• **DOCUMENT SEGMENT**
Samir Enrique Arzú García (born 19 March 1981) is a Honduran footballer who plays as a midfielder for Motagua New Orleans.

Career

Club
Arzú got his career underway in Honduras with Real España, which preceded a move to fellow Honduran clubs Hispano, Real Juventud, Atlético Olanchano and Olimpia between 2006 and 2009; he featured twice for Olimpia during the 2008–09 CONCACAF Champions League. In 2009, Arzú completed a move to Correcaminos UAT of Liga de Ascenso. He made his professional debut against León on 31 July, which was the first of nine appearances in Mexico's second tier. Arzú sealed a return to Real Juventud in 2010, before signing for Victoria a year later - he scored three goals for each club in a season.

• **Source data**
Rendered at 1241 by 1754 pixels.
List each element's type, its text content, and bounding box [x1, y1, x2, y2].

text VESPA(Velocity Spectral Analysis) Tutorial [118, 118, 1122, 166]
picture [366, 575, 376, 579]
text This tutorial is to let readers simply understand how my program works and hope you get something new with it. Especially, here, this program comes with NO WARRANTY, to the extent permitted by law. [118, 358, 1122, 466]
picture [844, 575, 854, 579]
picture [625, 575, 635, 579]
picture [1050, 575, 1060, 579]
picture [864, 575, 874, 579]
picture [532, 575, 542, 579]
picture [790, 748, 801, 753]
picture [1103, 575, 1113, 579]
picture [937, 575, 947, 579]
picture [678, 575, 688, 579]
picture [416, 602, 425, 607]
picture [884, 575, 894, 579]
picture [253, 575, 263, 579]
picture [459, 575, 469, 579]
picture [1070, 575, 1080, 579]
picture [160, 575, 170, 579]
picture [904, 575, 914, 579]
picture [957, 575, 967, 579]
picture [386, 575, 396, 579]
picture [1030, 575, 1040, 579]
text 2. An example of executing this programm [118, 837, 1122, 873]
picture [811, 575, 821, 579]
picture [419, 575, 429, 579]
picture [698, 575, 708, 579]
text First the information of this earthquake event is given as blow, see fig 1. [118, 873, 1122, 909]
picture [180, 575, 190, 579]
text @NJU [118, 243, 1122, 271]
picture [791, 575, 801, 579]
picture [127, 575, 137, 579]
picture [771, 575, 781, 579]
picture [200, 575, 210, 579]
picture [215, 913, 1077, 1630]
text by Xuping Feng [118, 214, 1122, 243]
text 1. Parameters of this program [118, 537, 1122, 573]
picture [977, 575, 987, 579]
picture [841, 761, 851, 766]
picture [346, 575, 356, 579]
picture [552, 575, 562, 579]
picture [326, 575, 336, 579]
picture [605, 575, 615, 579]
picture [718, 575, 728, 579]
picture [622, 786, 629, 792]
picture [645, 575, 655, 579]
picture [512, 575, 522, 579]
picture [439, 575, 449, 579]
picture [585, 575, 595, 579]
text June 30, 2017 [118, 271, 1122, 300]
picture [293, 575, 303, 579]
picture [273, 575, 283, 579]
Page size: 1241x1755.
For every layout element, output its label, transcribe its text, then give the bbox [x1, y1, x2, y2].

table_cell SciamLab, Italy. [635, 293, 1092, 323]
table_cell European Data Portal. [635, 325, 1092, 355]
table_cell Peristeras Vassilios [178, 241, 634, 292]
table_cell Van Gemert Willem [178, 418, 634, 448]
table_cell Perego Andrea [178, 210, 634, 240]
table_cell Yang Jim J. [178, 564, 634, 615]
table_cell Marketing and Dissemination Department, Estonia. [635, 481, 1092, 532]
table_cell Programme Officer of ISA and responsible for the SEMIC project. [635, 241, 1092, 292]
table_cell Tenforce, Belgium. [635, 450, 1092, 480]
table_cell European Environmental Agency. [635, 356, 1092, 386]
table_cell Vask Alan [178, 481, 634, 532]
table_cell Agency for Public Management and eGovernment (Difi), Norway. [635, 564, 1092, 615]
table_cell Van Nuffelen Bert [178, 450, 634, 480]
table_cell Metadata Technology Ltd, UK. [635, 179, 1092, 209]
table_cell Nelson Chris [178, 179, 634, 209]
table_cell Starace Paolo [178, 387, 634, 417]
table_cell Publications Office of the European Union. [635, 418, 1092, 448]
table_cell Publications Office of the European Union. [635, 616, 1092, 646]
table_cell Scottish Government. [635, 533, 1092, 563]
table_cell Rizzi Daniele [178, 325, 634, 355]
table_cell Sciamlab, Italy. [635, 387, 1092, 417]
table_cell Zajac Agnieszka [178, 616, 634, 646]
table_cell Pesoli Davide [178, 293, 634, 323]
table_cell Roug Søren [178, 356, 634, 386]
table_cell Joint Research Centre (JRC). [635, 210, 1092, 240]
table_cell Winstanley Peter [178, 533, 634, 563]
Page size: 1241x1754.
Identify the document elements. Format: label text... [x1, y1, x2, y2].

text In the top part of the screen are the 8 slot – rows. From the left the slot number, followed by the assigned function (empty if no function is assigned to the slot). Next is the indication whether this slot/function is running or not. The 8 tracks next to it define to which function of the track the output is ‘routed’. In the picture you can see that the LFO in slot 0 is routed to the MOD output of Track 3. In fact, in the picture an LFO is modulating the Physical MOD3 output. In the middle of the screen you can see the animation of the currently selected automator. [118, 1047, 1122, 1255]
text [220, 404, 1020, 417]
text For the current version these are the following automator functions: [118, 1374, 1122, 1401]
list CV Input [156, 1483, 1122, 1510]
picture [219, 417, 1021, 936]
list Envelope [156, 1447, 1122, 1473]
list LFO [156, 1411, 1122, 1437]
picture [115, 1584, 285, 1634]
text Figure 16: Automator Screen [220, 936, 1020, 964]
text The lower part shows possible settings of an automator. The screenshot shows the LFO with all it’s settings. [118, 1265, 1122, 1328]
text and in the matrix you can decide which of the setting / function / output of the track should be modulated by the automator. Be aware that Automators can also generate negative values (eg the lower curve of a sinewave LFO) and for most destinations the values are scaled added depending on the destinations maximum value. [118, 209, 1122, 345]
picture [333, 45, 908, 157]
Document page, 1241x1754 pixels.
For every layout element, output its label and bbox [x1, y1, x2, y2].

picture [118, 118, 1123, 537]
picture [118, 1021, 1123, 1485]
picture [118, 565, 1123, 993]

• **TASK INSTRUCTIONS**
• a. Which clubs does the footballer biography identify as Honduran? List every one.
• b. Return the stretch of the footballer biography from "Samir Enrique Arzú" through "in a season.".
Rely only on the text.

• **ANSWERS TO THE PROBLEMS**
• a. Real España, Hispano, Real Juventud, Atlético Olanchano, Olimpia

• b.
Samir Enrique Arzú García (born 19 March 1981) is a Honduran footballer who plays as a midfielder for Motagua New Orleans.

Career

Club
Arzú got his career underway in Honduras with Real España, which preceded a move to fellow Honduran clubs Hispano, Real Juventud, Atlético Olanchano and Olimpia between 2006 and 2009; he featured twice for Olimpia during the 2008–09 CONCACAF Champions League. In 2009, Arzú completed a move to Correcaminos UAT of Liga de Ascenso. He made his professional debut against León on 31 July, which was the first of nine appearances in Mexico's second tier. Arzú sealed a return to Real Juventud in 2010, before signing for Victoria a year later - he scored three goals for each club in a season.